On “Heart’s Breaking Even” JBJ showcases an ability to incorporate 1950s doo-wop and Frank Sinatra style into modern hair metal by upping the drama. He drops a show stopping moment when he changes keys during a breakdown that likely dropped some female drawers as well. This is more of a classic Bon Jovi sound with gargantuan hooks and a full throttle opening that sounds similar to the underrated New Jersey classic  “Stick to Your Guns”. Not to be confused with Poison’s epic track, “Something to Believe In” is a dark ballad that uses Sambora’s ethereal “oohs” in the background for full impact as John builds to a scream.

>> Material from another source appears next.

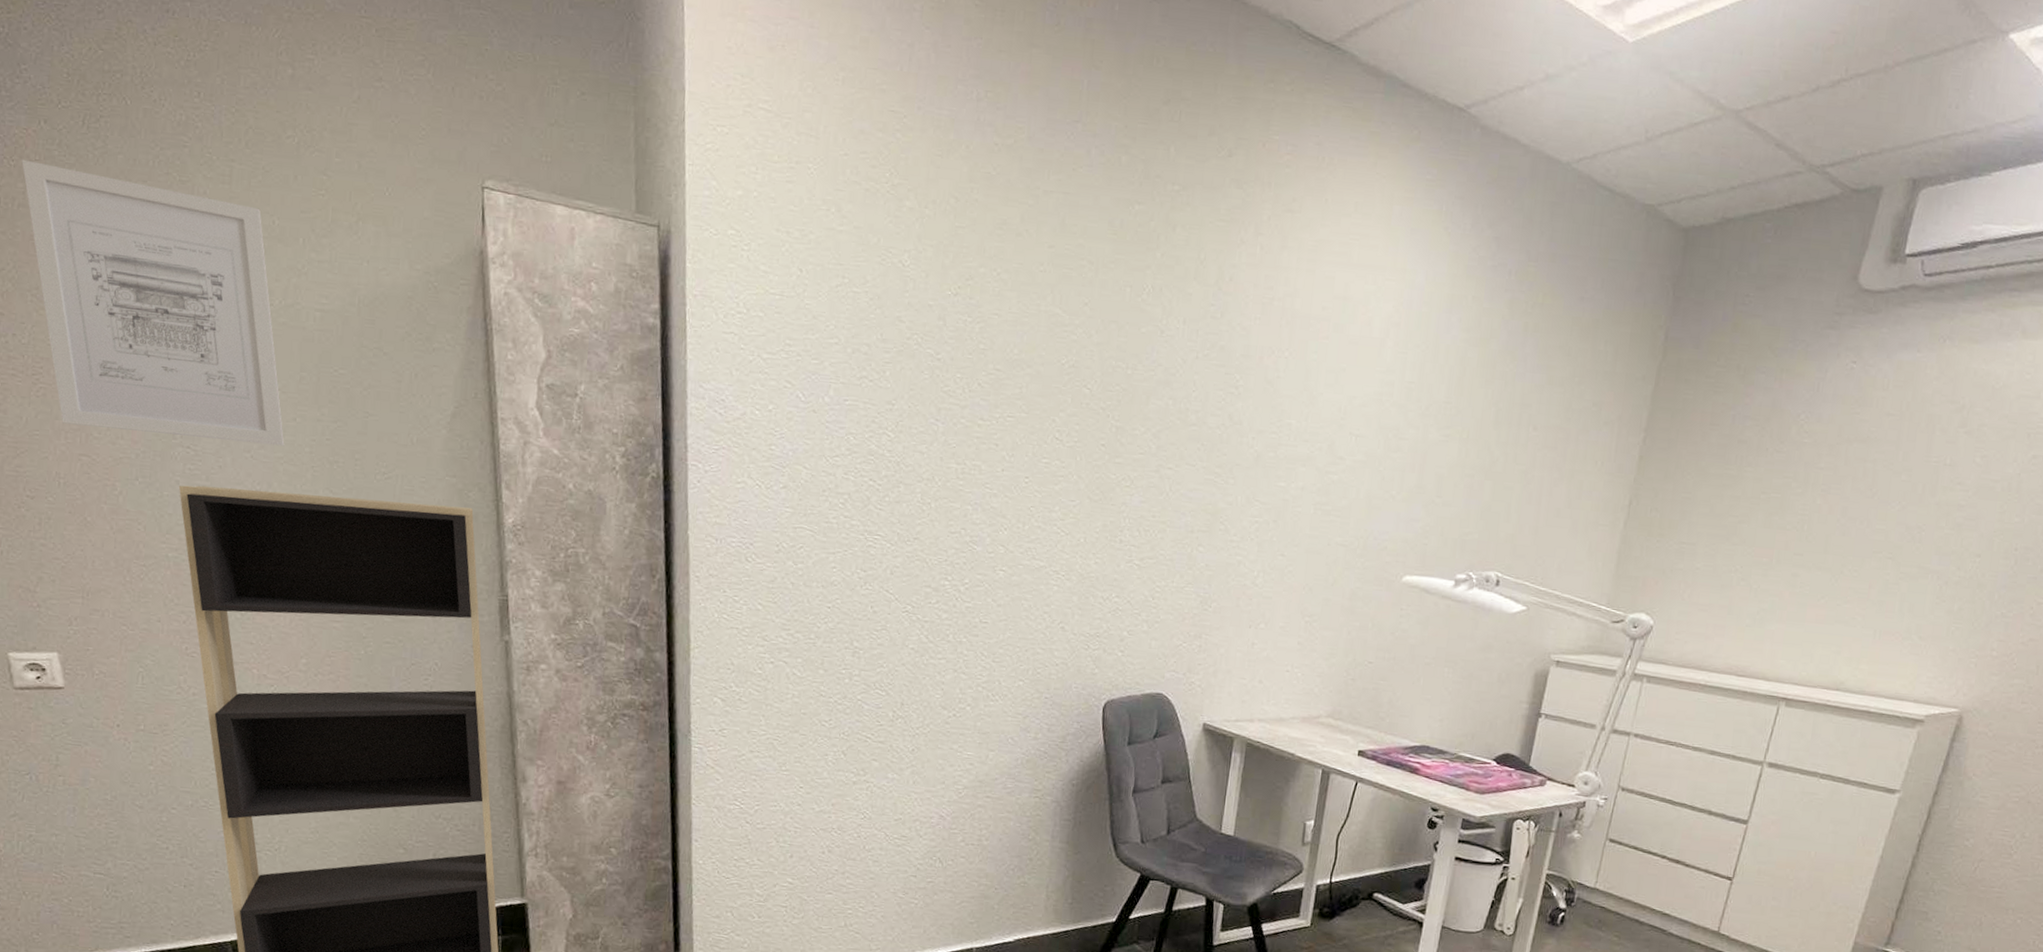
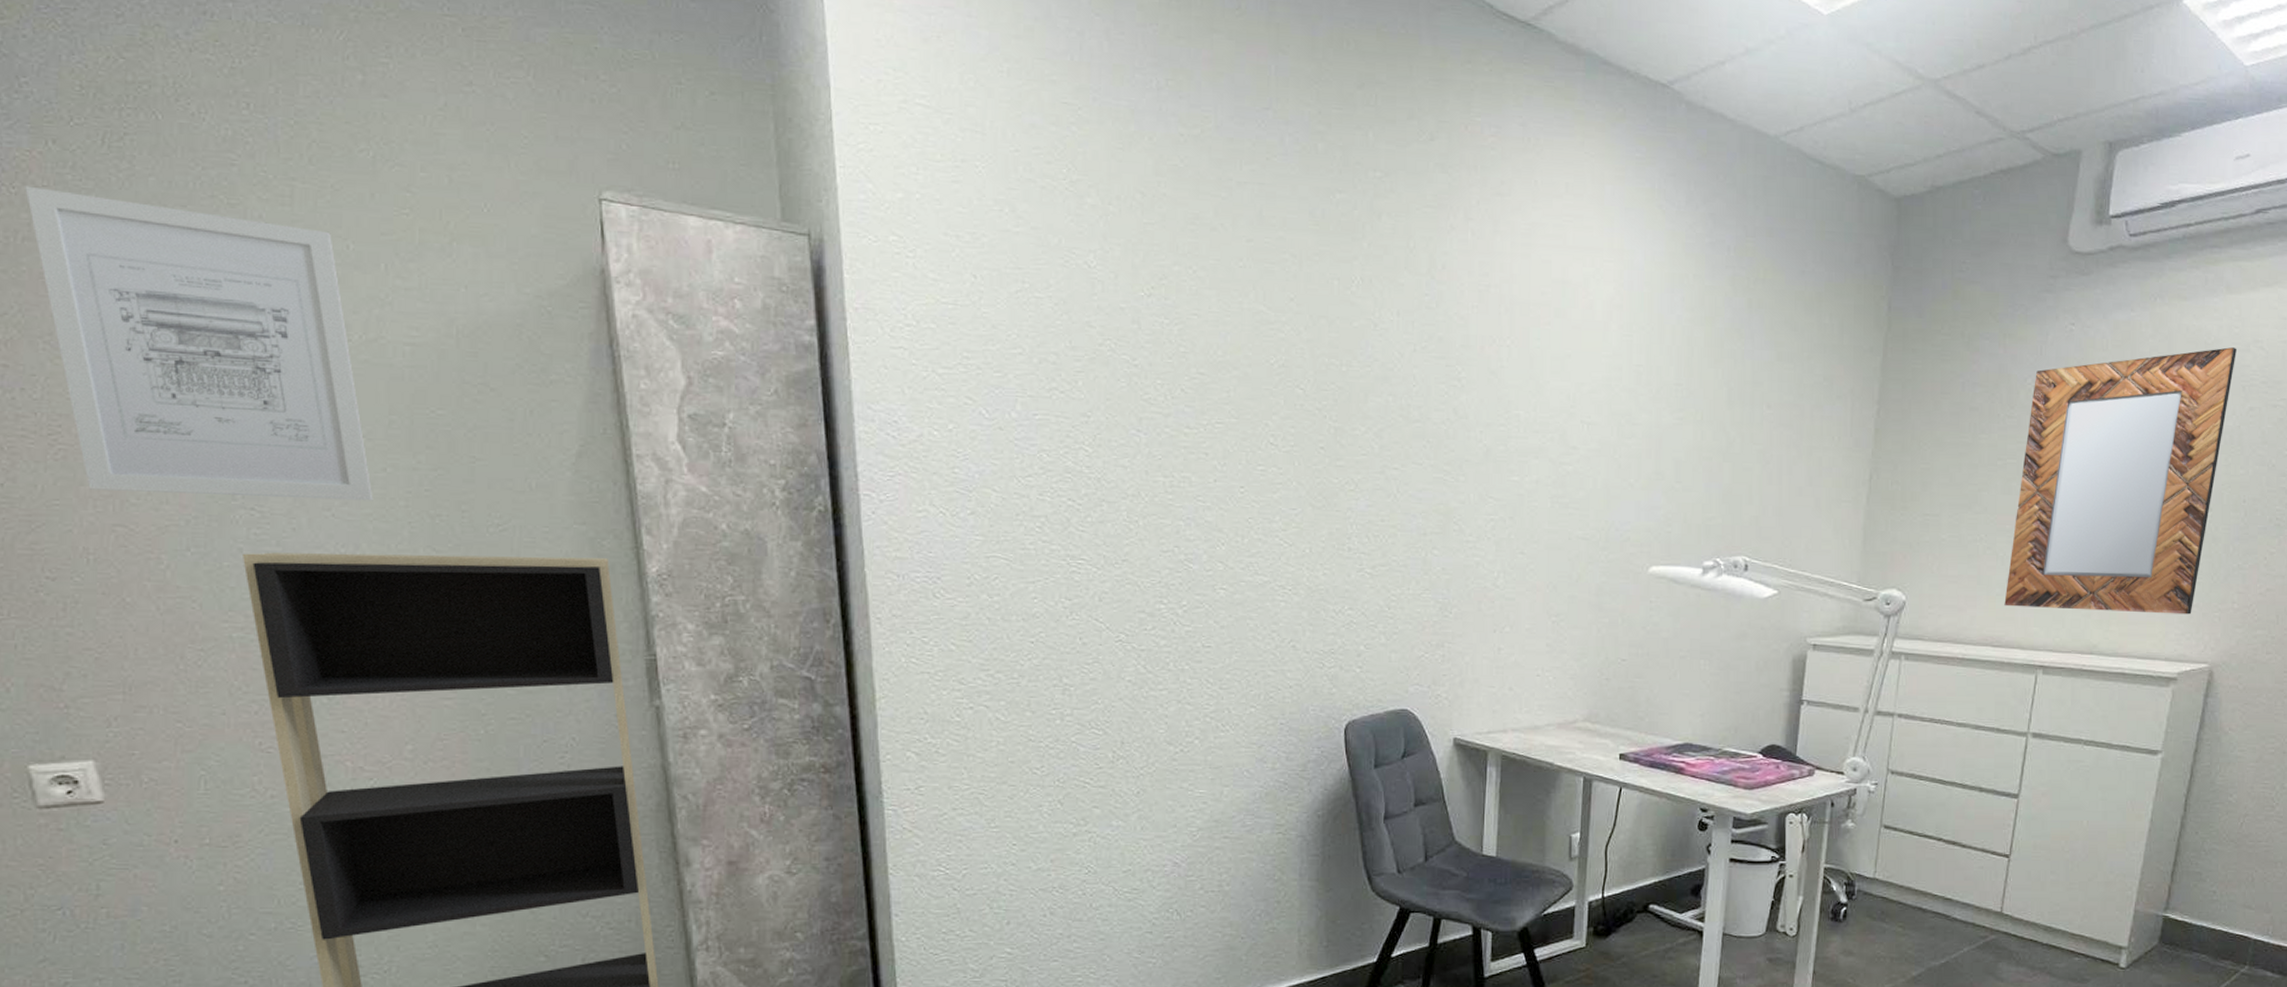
home mirror: none [1753,393,2026,659] -> present [2004,347,2237,615]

Throughout, the melancholy mood swirls via David Bryan’s warm keyboard work and Sambora’s employment of guitar dissonance. The album eventually collapses in exhaustion and ends in “Diamond Ring”, a somber ode to JBJ’s one point of faith, his long-standing marriage to his high school sweetheart. While my hope of the same ended, I found deep solace in this album. Thank you Bon Jovi for indulging me when I needed it most. It might have saved my life.